Why the theme matters
The mansion-as-evidence-depot setup works well for clue-driven exploration because it gives the player a single, cohesive space where environmental details, missing paperwork and secured systems can interlock into longer puzzle chains. The premise—Jin following manifests that imply people were moved and identities falsified—creates stakes for every safe opened and document decrypted, turning object clues into narrative nodes rather than isolated riddles.
How you read clues and progress
Progression is likely to be forensic and iterative: restore systems, unlock compartments, gather fragments, and cross-reference manifests and transfer records. That pattern—examine → retrieve → compare → unlock—builds momentum when each solved puzzle unlocks another physical space or document that reframes previous evidence. Because the game highlights secured systems and encrypted fragments in its official text, expect some puzzles to unfold across multiple locations and require assembling partial information into a single solution.


Player scenarios — who should wishlist it
- Investigation-first players: You enjoy finding a fragment, filing it mentally, and returning later to use that detail.
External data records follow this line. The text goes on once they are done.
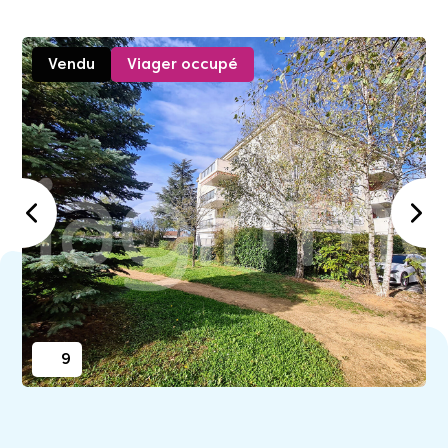
Vendu
Viager occupé
9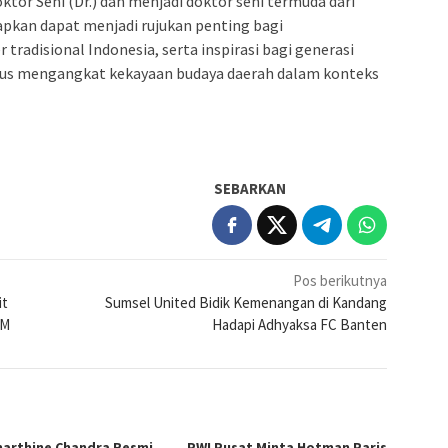
tor Seni (Dr.) dan menjadi doktor seni termuda dari
apkan dapat menjadi rujukan penting bagi
tradisional Indonesia, serta inspirasi bagi generasi
rus mengangkat kekayaan budaya daerah dalam konteks
SEBARKAN
Pos berikutnya
it
Sumsel United Bidik Kemenangan di Kandang
MM
Hadapi Adhyaksa FC Banten
arthine Chandra Resmi
PWI Pusat Minta Hotman Paris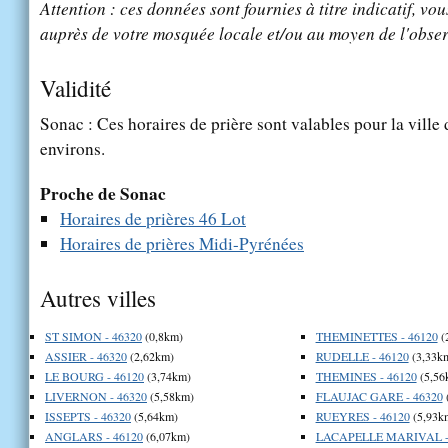
Attention : ces données sont fournies à titre indicatif, vou
auprès de votre mosquée locale et/ou au moyen de l'obser
Validité
Sonac : Ces horaires de prière sont valables pour la ville
environs.
Proche de Sonac
Horaires de prières 46 Lot
Horaires de prières Midi-Pyrénées
Autres villes
ST SIMON - 46320
(0,8km)
THEMINETTES - 46120
(
ASSIER - 46320
(2,62km)
RUDELLE - 46120
(3,33k
LE BOURG - 46120
(3,74km)
THEMINES - 46120
(5,56
LIVERNON - 46320
(5,58km)
FLAUJAC GARE - 46320
ISSEPTS - 46320
(5,64km)
RUEYRES - 46120
(5,93k
ANGLARS - 46120
(6,07km)
LACAPELLE MARIVAL -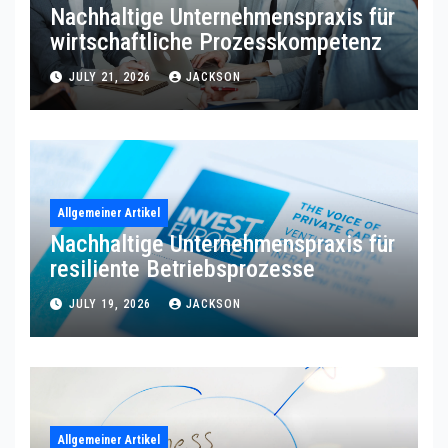
Nachhaltige Unternehmenspraxis für
wirtschaftliche Prozesskompetenz
JULY 21, 2026
JACKSON
Allgemeiner Artikel
Nachhaltige Unternehmenspraxis für
resiliente Betriebsprozesse
JULY 19, 2026
JACKSON
Allgemeiner Artikel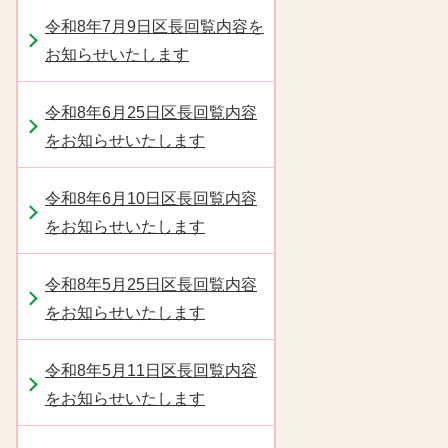
令和8年7月9日区長回覧内容を
お知らせいたします
令和8年6月25日区長回覧内容
をお知らせいたします
令和8年6月10日区長回覧内容
をお知らせいたします
令和8年5月25日区長回覧内容
をお知らせいたします
令和8年5月11日区長回覧内容
をお知らせいたします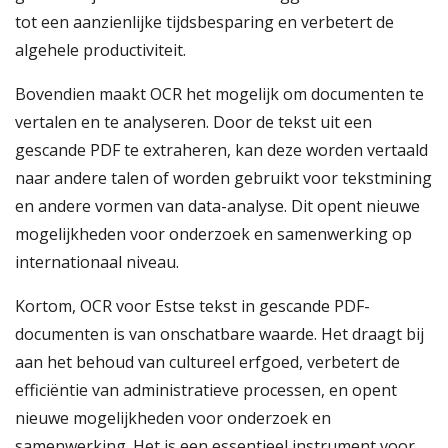
tot een aanzienlijke tijdsbesparing en verbetert de
algehele productiviteit.
Bovendien maakt OCR het mogelijk om documenten te
vertalen en te analyseren. Door de tekst uit een
gescande PDF te extraheren, kan deze worden vertaald
naar andere talen of worden gebruikt voor tekstmining
en andere vormen van data-analyse. Dit opent nieuwe
mogelijkheden voor onderzoek en samenwerking op
internationaal niveau.
Kortom, OCR voor Estse tekst in gescande PDF-
documenten is van onschatbare waarde. Het draagt bij
aan het behoud van cultureel erfgoed, verbetert de
efficiëntie van administratieve processen, en opent
nieuwe mogelijkheden voor onderzoek en
samenwerking. Het is een essentieel instrument voor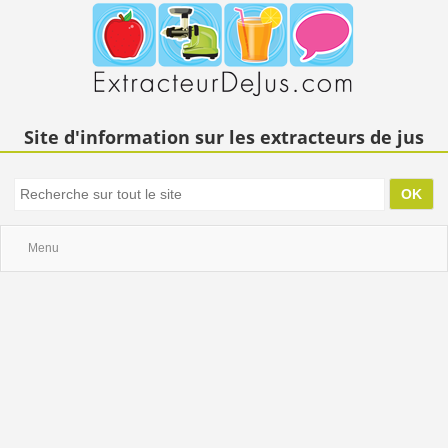
Site d'information sur les extracteurs de jus
Menu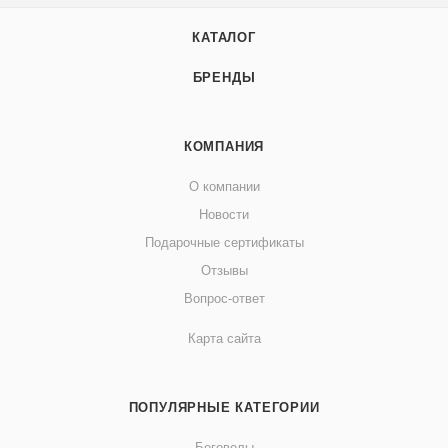
КАТАЛОГ
БРЕНДЫ
КОМПАНИЯ
О компании
Новости
Подарочные сертификаты
Отзывы
Вопрос-ответ
Карта сайта
ПОПУЛЯРНЫЕ КАТЕГОРИИ
Беговелы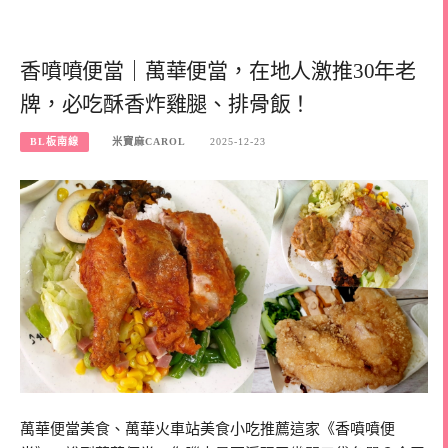
香噴噴便當｜萬華便當，在地人激推30年老
牌，必吃酥香炸雞腿、排骨飯！
BL板南線
米寶麻CAROL
2025-12-23
萬華便當美食、萬華火車站美食小吃推薦這家《香噴噴便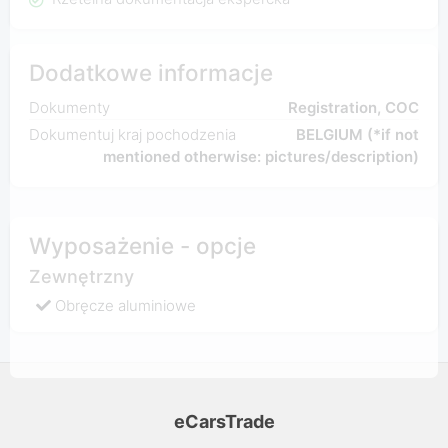
Dodatkowe informacje
Dokumenty
Registration, COC
Dokumentuj kraj pochodzenia
BELGIUM (*if not
mentioned otherwise: pictures/description)
Wyposażenie - opcje
Zewnętrzny
Obręcze aluminiowe
eCarsTrade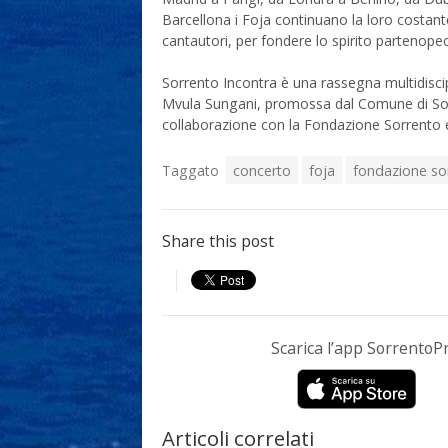
Barcellona i Foja continuano la loro costante
cantautori, per fondere lo spirito partenopeo
Sorrento Incontra è una rassegna multidiscipl
Mvula Sungani, promossa dal Comune di Sor
collaborazione con la Fondazione Sorrento 
Taggato
concerto
foja
fondazione so
Share this post
Scarica l’app Sorrento
Articoli correlati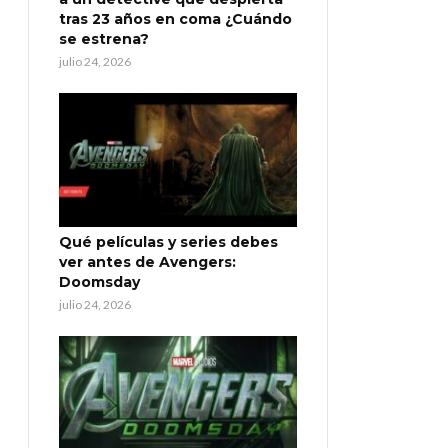
tras 23 años en coma ¿Cuándo
se estrena?
julio 24, 2026
Qué películas y series debes
ver antes de Avengers:
Doomsday
julio 24, 2026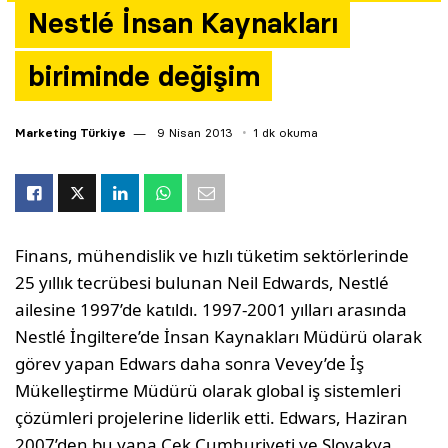
Nestlé İnsan Kaynakları
Yazarlar
biriminde değişim
Araştırma
Marketing Türkiye
9 Nisan 2013
1 dk okuma
Finans, mühendislik ve hızlı tüketim sektörlerinde
25 yıllık tecrübesi bulunan Neil Edwards, Nestlé
ailesine 1997’de katıldı. 1997-2001 yılları arasında
Nestlé İngiltere’de İnsan Kaynakları Müdürü olarak
görev yapan Edwars daha sonra Vevey’de İş
Mükelleştirme Müdürü olarak global iş sistemleri
çözümleri projelerine liderlik etti. Edwars, Haziran
2007’den bu yana Çek Cumhuriyeti ve Slovakya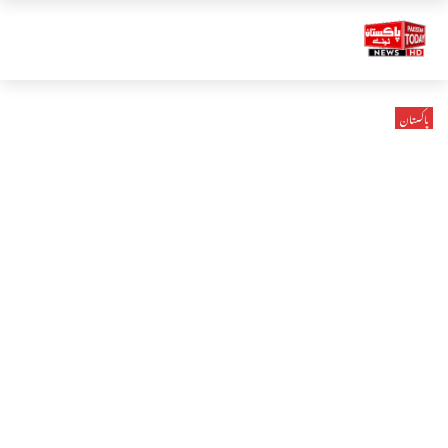
پاکستان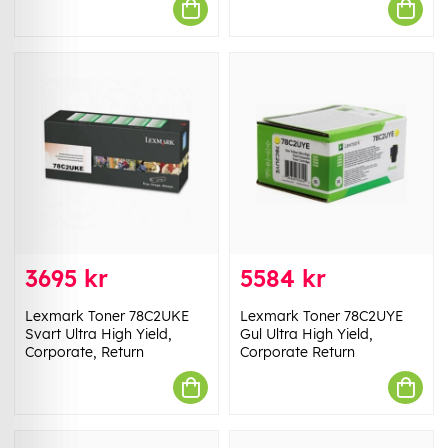
3695 kr
5584 kr
Lexmark Toner 78C2UKE
Lexmark Toner 78C2UYE
Svart Ultra High Yield,
Gul Ultra High Yield,
Corporate, Return
Corporate Return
The game’s manifest-and-document emphasis suits patient reconstruction of a timeline.
- Environmental readers: If you get satisfaction from tracing story through objects, furnishings and powered systems rather than dialog-heavy exposition, this mansion layout rewards that habit.
- Puzzle-chain fans: You like solutions that cascade—one unlocked safe reveals a ledger that decodes a keypad elsewhere—rather than standalone mini-games.
- Accessible-play preference: If you prefer no time pressure and need subtitle support or color alternatives, those Steam categories are explicitly listed.
How it compares to similar mystery/puzzle games
Below is a concise editorial comparison focusing on genre, atmosphere, puzzle focus, exploration style, story tone and pacing so you can decide if Trace of the Villa fits your playstyle.
| Title | Core genre / release | Puzzle focus | Exploration style | Tone & pacing |
|---|---|---|---|---|
| Trace of the Villa | Action / Adventure / Indie — 28 May, 2026 | Clue chains, environmental puzzles, encrypted documents | Single-player mansion investigation, interconnected systems | Slow-burn, narrative tension; investigative momentum |
| The Room | Adventure / Indie — 28 Jul, 2014 | Mechanical safes and tactile object puzzles | Single-room/compartment focus | Intimate, tactile, puzzle-box layering |
| The Room Two | Adventure / Indie — 5 Jul, 2016 | Expanded mechanical puzzles across connected spaces | Multi-room sequence, still strongly object-focused | Broader scope than original; maintains puzzle-box tension |
| Escape Simulator | Adventure / Casual / Indie — 19 Oct, 2021 | Highly interactive room puzzles; community-designed rooms | Many discrete rooms; solo or co-op options | Varied tone (depends on room); more playful and physics-driven |
Editorial note: Trace of the Villa aligns most with players who prefer the investigative, interlocking progression found in The Room series but stretched across a larger environment and a narrative with human stakes. Escape Simulator shares the escape-room DNA but skews toward interactive, physics-based fiddling and co-op/community content rather than a single narrative investigation.
YouTube discovery
You can search for trailers and gameplay using this YouTube discovery URL: Trace of the Villa trailer & gameplay search on YouTube. This provides a path to videos; do not assume all results are official unless verified on the developer’s channels.